Among the records below, find the line with "left knee: (161, 168)" and the line with "left hip: (268, 114)". Set down both and every line between, exactly and with no pictures, but nothing else.

*** Data provided ***

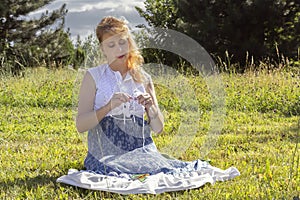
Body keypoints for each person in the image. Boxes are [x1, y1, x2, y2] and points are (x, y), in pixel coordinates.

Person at [72, 16, 239, 192]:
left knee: (161, 168)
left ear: (129, 42)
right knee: (115, 170)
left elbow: (158, 128)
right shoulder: (93, 76)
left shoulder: (143, 78)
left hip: (141, 150)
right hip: (105, 152)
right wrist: (108, 107)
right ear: (103, 49)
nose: (119, 49)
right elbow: (81, 125)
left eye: (122, 42)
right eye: (111, 45)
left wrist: (150, 108)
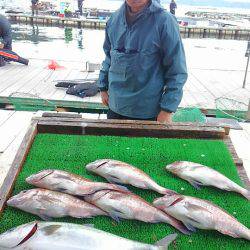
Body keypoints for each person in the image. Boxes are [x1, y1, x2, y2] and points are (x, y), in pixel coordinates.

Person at [98, 0, 187, 123]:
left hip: (147, 112)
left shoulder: (165, 21)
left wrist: (167, 109)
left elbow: (177, 70)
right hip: (115, 107)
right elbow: (109, 57)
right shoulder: (114, 20)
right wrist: (102, 88)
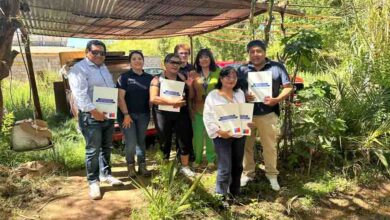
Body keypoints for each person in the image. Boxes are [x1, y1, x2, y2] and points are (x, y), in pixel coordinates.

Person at [68, 40, 123, 200]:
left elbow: (110, 88)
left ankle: (106, 174)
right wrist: (94, 111)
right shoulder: (79, 69)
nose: (99, 55)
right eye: (95, 52)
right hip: (91, 116)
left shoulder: (103, 68)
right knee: (93, 150)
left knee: (106, 146)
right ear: (87, 52)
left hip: (107, 114)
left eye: (102, 53)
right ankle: (93, 182)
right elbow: (80, 94)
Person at [238, 40, 293, 191]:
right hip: (246, 114)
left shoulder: (276, 67)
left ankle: (272, 174)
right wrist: (244, 94)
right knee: (246, 146)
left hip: (268, 114)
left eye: (258, 51)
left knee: (269, 146)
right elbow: (233, 88)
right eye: (252, 52)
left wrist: (277, 99)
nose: (255, 54)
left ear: (264, 52)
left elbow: (288, 87)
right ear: (248, 53)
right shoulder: (242, 69)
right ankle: (248, 173)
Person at [203, 66, 249, 207]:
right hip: (221, 137)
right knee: (225, 167)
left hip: (239, 134)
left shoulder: (239, 93)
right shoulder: (213, 96)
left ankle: (235, 192)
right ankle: (220, 196)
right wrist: (218, 131)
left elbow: (243, 112)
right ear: (221, 79)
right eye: (227, 77)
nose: (231, 80)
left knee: (238, 165)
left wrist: (248, 122)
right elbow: (208, 116)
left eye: (234, 77)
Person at [150, 53, 196, 177]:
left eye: (178, 63)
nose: (175, 65)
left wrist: (190, 86)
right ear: (165, 64)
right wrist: (172, 102)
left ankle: (184, 166)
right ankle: (165, 168)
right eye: (172, 62)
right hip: (162, 114)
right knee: (165, 140)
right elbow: (153, 98)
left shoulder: (182, 76)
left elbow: (190, 97)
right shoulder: (156, 79)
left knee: (184, 139)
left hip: (181, 114)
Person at [117, 51, 153, 178]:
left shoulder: (149, 78)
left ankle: (142, 166)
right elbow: (120, 98)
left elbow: (152, 97)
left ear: (143, 61)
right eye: (134, 59)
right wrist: (126, 114)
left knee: (141, 141)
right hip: (127, 115)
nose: (137, 61)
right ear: (130, 62)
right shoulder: (124, 77)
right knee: (131, 141)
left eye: (139, 58)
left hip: (143, 114)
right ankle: (130, 167)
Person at [191, 48, 220, 168]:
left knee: (211, 134)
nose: (204, 59)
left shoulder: (218, 71)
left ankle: (211, 159)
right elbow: (190, 92)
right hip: (197, 108)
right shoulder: (193, 74)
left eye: (206, 57)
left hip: (213, 109)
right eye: (201, 57)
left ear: (210, 58)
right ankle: (197, 159)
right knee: (197, 136)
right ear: (198, 60)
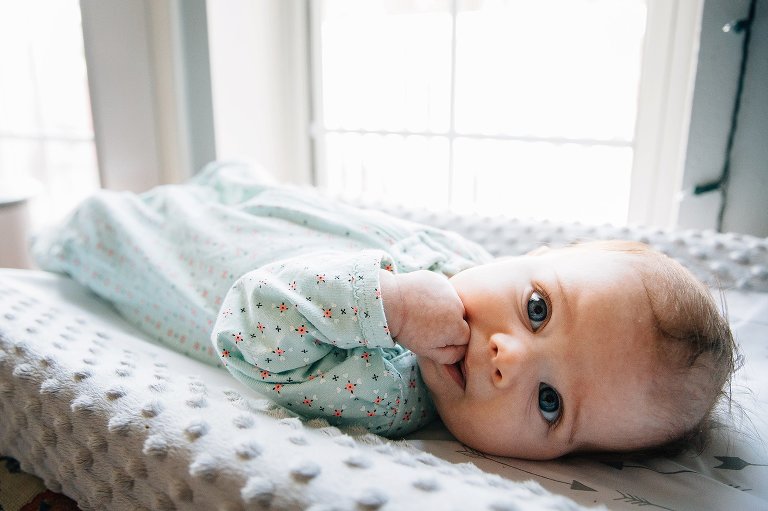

***

* Answer for the task
left knee: (161, 168)
left ear: (129, 42)
right knee: (115, 170)
left elbow: (158, 128)
right shoulder: (93, 76)
left shoulder: (143, 78)
left hip: (141, 150)
right hip: (105, 152)
right wrist: (108, 107)
right ear: (103, 49)
nose: (119, 49)
right elbow: (81, 125)
left eye: (122, 42)
right eye: (111, 45)
left wrist: (150, 108)
Body keypoints for each person in the image. Boxes are [x1, y1, x2, y2] and points are (x, y), in pixel coordinates.

Person at [98, 0, 187, 123]:
left hip: (147, 112)
left shoulder: (165, 21)
left wrist: (167, 109)
left elbow: (177, 70)
right hip: (115, 107)
right elbow: (109, 57)
right shoulder: (114, 20)
right wrist: (102, 88)
Body keypoints for each person in the image. Boxes are [x1, y1, x2, y2] and points are (x, y), in pixel coordinates.

Person at [68, 40, 123, 200]:
left elbow: (110, 88)
left ankle: (106, 174)
right wrist: (94, 111)
right shoulder: (79, 69)
nose: (99, 55)
right eye: (95, 52)
right hip: (91, 116)
left shoulder: (103, 68)
right knee: (93, 150)
left knee: (106, 146)
right ear: (87, 52)
left hip: (107, 114)
left eye: (102, 53)
right ankle: (93, 182)
right elbow: (80, 94)
Person at [238, 40, 293, 191]:
right hip: (246, 114)
left shoulder: (276, 67)
left ankle: (272, 174)
right wrist: (244, 94)
right knee: (246, 146)
left hip: (268, 114)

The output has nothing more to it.